READING PASSAGE:
*-*-*
Slightly different approach as suggested by rgacogne: if

qname-minimization is active, force maxqperq to be >= 100.

diff --git a/pdns/pdns_recursor.cc b/pdns/pdns_recursor.cc
index 0c8319e796d31efed5c6132e5b87bfb8b48f5537..c7a2598ead491663dc7fb3c70d99628b12e9af12 100644 (file)
--- a/pdns/pdns_recursor.cc
+++ b/pdns/pdns_recursor.cc
@@ -3970,7 +3970,7 @@ static int serviceMain(int argc, char*argv[])
   if (SyncRes::s_qnameminimization) {
     // With an empty cache, a rev ipv6 query with dnssec enabled takes
     // almost 100 queries. Default maxqperq is 60.
-    SyncRes::s_maxqperq = SyncRes::s_maxqperq * 5 / 3;
+    SyncRes::s_maxqperq = std::max(SyncRes::s_maxqperq, 100);
   }
 
   SyncRes::s_hardenNXD = SyncRes::HardenNXD::DNSSEC;

diff --git a/pdns/recursordist/docs/settings.rst b/pdns/recursordist/docs/settings.rst
index 41c17262619b66e36b725159d9c641a58f24508b..cbebe9f2ef239d9580ae5c597d4d5f12b8eaf937 100644 (file)
*-*-*
RECORDS SUPPLIED:
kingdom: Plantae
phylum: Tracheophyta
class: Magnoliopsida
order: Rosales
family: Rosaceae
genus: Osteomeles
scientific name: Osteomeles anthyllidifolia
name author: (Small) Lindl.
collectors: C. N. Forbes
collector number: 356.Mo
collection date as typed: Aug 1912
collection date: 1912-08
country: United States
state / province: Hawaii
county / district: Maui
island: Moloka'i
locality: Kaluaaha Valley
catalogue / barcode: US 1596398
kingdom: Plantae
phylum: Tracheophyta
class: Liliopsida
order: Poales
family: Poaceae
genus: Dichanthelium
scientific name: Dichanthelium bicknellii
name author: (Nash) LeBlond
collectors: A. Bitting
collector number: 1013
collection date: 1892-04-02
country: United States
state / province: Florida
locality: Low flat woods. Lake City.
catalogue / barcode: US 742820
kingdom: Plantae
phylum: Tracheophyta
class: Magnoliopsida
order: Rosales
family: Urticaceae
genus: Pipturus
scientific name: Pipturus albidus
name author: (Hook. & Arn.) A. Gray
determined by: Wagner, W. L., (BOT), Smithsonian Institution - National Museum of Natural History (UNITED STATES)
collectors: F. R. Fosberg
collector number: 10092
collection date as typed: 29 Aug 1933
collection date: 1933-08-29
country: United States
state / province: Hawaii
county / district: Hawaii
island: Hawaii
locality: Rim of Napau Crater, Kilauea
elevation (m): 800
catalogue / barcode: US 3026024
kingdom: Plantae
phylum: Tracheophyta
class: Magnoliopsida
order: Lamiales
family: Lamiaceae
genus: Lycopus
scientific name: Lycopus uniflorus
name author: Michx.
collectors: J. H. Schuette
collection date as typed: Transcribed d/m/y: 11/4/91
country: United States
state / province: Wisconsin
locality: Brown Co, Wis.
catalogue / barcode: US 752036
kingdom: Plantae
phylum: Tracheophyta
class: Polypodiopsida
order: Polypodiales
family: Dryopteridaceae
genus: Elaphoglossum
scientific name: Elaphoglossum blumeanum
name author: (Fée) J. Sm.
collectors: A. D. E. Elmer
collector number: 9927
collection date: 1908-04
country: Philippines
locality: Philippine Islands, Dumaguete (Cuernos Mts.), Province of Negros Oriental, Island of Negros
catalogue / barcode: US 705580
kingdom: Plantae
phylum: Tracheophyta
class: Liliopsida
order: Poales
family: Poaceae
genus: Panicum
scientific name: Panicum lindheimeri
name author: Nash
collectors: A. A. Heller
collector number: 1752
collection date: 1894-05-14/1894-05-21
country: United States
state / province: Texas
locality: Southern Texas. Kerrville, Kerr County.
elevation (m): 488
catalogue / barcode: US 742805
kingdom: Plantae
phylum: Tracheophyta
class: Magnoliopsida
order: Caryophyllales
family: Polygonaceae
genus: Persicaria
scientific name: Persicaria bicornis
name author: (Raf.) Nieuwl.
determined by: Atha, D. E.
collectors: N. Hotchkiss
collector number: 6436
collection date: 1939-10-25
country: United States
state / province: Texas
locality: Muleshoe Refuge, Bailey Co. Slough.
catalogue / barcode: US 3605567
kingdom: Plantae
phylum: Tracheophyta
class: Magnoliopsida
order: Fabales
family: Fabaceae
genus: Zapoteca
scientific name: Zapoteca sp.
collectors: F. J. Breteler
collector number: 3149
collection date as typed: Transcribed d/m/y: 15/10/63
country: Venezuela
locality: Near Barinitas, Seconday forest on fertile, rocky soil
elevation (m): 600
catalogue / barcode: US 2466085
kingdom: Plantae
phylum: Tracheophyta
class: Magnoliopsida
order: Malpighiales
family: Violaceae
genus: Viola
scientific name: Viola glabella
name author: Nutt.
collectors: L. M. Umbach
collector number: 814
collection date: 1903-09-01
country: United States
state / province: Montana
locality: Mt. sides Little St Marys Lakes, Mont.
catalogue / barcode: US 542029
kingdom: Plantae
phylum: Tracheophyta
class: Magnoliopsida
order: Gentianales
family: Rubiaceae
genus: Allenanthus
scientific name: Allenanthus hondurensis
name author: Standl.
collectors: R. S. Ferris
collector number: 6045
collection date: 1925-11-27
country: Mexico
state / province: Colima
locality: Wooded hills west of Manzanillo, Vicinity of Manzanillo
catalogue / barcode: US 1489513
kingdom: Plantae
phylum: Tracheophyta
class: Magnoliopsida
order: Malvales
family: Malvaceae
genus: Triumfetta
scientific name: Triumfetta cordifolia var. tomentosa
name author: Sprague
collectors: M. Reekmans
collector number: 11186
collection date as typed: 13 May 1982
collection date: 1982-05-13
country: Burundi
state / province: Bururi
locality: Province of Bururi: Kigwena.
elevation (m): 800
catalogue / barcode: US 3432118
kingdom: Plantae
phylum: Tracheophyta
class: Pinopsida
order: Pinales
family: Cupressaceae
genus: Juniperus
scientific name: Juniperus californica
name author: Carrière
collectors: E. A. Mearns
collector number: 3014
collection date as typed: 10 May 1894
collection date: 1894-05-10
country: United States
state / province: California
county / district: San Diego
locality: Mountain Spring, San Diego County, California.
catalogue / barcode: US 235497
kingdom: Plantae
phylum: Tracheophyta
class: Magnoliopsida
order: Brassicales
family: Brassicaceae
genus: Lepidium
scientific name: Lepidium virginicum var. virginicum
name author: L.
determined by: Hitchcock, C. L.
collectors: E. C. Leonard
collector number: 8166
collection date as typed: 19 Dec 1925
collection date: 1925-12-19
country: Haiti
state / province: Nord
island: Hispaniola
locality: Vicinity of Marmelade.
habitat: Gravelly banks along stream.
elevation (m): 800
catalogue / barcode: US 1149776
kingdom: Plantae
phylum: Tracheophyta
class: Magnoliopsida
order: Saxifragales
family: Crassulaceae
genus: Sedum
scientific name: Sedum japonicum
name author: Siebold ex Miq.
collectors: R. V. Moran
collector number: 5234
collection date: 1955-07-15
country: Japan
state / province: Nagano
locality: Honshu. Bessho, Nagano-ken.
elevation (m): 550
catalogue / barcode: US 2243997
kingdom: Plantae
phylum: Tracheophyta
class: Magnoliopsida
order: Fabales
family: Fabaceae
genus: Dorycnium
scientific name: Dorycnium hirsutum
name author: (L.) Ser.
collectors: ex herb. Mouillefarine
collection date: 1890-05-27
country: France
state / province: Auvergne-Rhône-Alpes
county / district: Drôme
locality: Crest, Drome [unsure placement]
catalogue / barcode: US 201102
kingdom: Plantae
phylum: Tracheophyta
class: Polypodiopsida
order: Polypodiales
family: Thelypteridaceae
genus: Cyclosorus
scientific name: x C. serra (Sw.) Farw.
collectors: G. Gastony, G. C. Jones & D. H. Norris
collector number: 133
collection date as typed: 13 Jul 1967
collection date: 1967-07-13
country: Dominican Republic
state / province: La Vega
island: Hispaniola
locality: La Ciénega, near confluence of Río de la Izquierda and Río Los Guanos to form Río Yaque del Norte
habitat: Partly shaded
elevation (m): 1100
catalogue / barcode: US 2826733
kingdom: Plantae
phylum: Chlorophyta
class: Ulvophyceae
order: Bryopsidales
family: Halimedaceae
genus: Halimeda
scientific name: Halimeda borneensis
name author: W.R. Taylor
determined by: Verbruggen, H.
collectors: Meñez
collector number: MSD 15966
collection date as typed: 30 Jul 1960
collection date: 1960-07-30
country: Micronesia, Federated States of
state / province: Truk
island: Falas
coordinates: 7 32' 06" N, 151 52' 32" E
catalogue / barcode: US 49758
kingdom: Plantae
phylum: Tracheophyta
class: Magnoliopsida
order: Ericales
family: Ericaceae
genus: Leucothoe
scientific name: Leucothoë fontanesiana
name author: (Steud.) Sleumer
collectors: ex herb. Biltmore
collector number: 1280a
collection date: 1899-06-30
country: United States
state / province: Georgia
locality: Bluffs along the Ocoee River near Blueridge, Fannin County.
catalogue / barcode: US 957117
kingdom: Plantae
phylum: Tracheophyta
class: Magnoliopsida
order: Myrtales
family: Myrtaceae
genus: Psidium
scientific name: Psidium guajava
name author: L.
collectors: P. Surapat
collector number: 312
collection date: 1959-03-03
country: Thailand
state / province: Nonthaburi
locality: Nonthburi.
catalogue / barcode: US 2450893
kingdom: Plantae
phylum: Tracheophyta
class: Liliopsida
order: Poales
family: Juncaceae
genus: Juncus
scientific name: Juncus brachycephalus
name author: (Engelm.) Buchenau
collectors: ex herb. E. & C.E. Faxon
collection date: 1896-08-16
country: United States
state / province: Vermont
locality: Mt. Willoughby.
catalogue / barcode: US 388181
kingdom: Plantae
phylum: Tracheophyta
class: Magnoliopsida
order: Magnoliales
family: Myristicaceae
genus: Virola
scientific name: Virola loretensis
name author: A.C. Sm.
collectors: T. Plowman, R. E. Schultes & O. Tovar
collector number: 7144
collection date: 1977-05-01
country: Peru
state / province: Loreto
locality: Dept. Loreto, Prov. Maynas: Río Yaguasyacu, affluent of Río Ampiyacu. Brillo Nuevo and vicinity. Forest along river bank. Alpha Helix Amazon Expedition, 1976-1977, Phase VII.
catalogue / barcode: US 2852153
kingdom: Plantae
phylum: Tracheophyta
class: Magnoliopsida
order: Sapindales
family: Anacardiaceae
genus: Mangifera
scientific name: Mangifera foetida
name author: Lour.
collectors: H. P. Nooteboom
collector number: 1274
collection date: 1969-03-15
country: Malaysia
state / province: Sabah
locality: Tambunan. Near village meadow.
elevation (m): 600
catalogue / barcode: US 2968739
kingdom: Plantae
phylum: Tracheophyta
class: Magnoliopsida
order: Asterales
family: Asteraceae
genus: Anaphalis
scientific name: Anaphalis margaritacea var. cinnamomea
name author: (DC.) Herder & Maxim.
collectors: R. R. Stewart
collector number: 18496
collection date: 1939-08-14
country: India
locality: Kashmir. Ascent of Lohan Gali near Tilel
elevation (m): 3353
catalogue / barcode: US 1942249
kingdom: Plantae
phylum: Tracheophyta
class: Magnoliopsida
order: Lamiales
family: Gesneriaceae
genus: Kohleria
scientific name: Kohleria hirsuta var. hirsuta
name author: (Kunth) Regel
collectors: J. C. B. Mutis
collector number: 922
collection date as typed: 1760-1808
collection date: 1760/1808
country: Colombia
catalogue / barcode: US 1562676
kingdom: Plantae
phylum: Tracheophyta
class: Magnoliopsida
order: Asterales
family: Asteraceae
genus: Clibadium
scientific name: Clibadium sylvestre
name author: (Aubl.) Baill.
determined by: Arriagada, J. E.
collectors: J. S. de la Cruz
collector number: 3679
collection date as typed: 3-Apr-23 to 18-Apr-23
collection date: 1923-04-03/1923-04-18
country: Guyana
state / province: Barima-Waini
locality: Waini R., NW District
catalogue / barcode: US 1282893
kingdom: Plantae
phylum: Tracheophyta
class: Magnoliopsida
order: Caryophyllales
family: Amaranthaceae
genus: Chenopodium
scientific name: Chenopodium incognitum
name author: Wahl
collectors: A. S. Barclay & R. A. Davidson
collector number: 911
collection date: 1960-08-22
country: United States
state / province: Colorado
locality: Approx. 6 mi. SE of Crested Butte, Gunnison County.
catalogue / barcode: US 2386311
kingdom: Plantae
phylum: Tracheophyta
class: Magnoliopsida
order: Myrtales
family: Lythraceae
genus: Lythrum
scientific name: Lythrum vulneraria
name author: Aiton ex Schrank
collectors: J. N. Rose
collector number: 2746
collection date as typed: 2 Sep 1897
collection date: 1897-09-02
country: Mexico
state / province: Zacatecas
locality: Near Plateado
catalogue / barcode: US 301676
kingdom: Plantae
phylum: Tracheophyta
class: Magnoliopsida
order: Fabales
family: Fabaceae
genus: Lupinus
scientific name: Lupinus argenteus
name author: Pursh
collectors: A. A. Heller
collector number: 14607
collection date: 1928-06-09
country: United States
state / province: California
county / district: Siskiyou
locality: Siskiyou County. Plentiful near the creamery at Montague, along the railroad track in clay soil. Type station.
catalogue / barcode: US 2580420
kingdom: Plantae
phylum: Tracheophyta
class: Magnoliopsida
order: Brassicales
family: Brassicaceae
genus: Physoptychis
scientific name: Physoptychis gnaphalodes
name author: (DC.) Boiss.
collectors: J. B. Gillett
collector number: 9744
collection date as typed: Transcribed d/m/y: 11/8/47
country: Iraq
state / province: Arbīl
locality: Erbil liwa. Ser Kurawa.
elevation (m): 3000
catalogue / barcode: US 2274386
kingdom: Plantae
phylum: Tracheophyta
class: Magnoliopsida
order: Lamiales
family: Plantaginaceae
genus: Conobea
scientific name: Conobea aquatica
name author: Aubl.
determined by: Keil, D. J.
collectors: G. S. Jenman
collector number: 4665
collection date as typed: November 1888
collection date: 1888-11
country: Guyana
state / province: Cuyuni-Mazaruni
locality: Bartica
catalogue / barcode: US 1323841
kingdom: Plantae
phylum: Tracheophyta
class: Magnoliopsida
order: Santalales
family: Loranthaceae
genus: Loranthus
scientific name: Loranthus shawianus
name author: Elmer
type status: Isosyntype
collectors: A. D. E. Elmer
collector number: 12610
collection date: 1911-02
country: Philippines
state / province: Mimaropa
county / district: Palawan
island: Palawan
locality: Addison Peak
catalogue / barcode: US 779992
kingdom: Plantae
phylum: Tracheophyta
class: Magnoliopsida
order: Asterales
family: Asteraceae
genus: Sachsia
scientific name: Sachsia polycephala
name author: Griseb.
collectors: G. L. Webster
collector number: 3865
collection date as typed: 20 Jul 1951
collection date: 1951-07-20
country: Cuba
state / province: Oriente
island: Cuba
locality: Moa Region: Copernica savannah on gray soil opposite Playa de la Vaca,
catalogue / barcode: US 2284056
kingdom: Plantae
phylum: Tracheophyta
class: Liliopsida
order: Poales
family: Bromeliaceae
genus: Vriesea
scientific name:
*-*-*
ASSIGNED TASK 1: In the maxqperq patch, shorten the paragraph that begins "Slightly different approach" to one sentence and keep its main facts.
ASSIGNED TASK 2: Continue the maxqperq patch, starting after its last line.

ANSWER 1: As rgacogne suggested, maxqperq is forced to at least 100 whenever qname-minimization is active.

ANSWER 2:
--- a/pdns/recursordist/docs/settings.rst
+++ b/pdns/recursordist/docs/settings.rst
@@ -918,8 +918,8 @@ Maximum number of Packet Cache entries.
 
 The maximum number of outgoing queries that will be sent out during the resolution of a single client query.
 This is used to limit endlessly chasing CNAME redirections.
-If qname-minimization is enabled, the number will be increased to
-allow for the extra queries qname-minimization generates when the cache is empty.
+If qname-minimization is enabled, the number will be forced to be 100
+at a minimum to allow for the extra queries qname-minimization generates when the cache is empty.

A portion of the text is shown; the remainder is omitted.